One thing you’ll need to consider once you are divorced is how your taxes will be affected. While married, you can file a joint tax return, which affects how much you owe in taxes.
Tax Benefits of Marriage
Married couples can file a joint tax return, which offers several advantages. For one, couples with joint tax returns receive larger standard deductions that allow them to save more money.
They can qualify for multiple tax credits, including:
- Earned Income Tax Credit
- American Opportunity and Lifetime Learning Education Tax Credits
- Exclusion or credit for adoption expenses
- Child and Dependent Care Tax Credit
The reason that joint filers receive more deductions is because there is more opportunity for them to receive income. With more than one income coming in, there is more potential to qualify for these tax breaks.
When you get divorced, you and your spouse will no longer be able to file joint status. Instead, you’ll need to consider your options for tax filing status.
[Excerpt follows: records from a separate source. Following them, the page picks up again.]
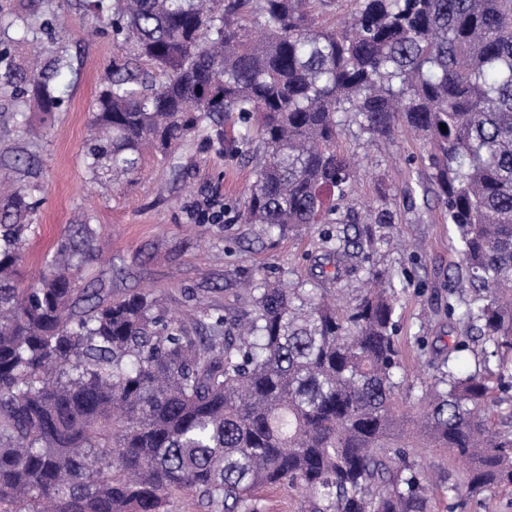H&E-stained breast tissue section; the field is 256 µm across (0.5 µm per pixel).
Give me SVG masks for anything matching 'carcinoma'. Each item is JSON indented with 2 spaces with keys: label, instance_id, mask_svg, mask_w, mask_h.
I'll use <instances>...</instances> for the list:
<instances>
[{
  "label": "carcinoma",
  "instance_id": "1",
  "mask_svg": "<svg viewBox=\"0 0 512 512\" xmlns=\"http://www.w3.org/2000/svg\"><path fill=\"white\" fill-rule=\"evenodd\" d=\"M323 2L86 0L115 53L85 169L93 184L131 178L145 153L190 138L254 157L236 219L271 240L343 223L329 201L357 180L336 147L346 121L371 141L421 135L463 266L444 299L457 336L430 381H409L395 285L371 270L345 307L265 273L249 308L206 309L210 334L192 335L149 294H78L86 217L26 288L39 201L17 188L0 195V512H169L179 493L258 512L257 491L281 486L304 512H431L438 493L463 507L512 488V410L491 419L509 399L488 378L512 352V0H351L335 27L317 20ZM30 6L0 13V97L22 117L59 111L72 71ZM322 242L334 279L360 272L357 242L331 228ZM421 447L454 459L457 478L421 467Z\"/></svg>",
  "mask_w": 512,
  "mask_h": 512
}]
</instances>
How to Determine Your Filing Status
If you just finalized your divorce, you shouldn’t automatically file as single. The filing status you should use will depend on when your divorce was completed. If your divorce is finalized on or before December 31st, then you will not be able to file a joint tax return. However, if your divorce becomes finalized after January 1st, you can file a joint tax return for the prior year.
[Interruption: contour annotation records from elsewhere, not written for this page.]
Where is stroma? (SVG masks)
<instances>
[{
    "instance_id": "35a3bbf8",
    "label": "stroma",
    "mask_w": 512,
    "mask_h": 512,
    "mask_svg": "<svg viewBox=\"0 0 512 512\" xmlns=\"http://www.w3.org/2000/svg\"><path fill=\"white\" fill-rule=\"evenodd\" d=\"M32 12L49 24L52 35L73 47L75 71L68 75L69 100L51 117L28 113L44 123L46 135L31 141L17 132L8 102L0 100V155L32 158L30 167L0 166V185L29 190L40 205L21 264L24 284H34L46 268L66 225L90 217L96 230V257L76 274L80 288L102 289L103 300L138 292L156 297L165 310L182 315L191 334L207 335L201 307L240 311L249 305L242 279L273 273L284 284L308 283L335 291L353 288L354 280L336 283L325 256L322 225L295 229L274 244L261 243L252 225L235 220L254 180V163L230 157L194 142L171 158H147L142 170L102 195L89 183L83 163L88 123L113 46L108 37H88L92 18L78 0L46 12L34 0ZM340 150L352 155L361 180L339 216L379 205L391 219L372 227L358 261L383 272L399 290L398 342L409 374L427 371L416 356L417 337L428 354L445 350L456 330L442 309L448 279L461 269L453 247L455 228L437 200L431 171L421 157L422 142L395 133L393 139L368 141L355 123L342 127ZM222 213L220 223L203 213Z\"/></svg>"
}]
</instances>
If you are not able to file a joint return, you have two options. You can file as head of household or single. If you qualify, filing head of household will give you bigger tax deductions and better tax brackets over filing as single. If you do not meet the head of household requirements, you will need to file your tax return under single status.
Children and Taxes
If you have children, you and your spouse will need to determine who will claim them as a dependent on their tax return. Only one parent can claim a child on their tax return. If you have more than one child, you and your ex can each claim one if you wish. If you and your spouse cannot decide on who will claim your children, the IRS has tiebreaker guidelines to help.
If you are filing as head of household, you’ll want to claim your children. In order to qualify for head of household status, one of the requirements is that you must claim a dependent. Certain credits are worth more if you have at least one dependent. Additionally, costs associated with your children can increase some tax deductions.
Child support isn’t deducted from taxes. It is considered a personal experience since it’s the money you use to feed, clothe, and shelter your children with. This doesn’t change once you are divorced. Therefore, you cannot claim a tax deduction from it.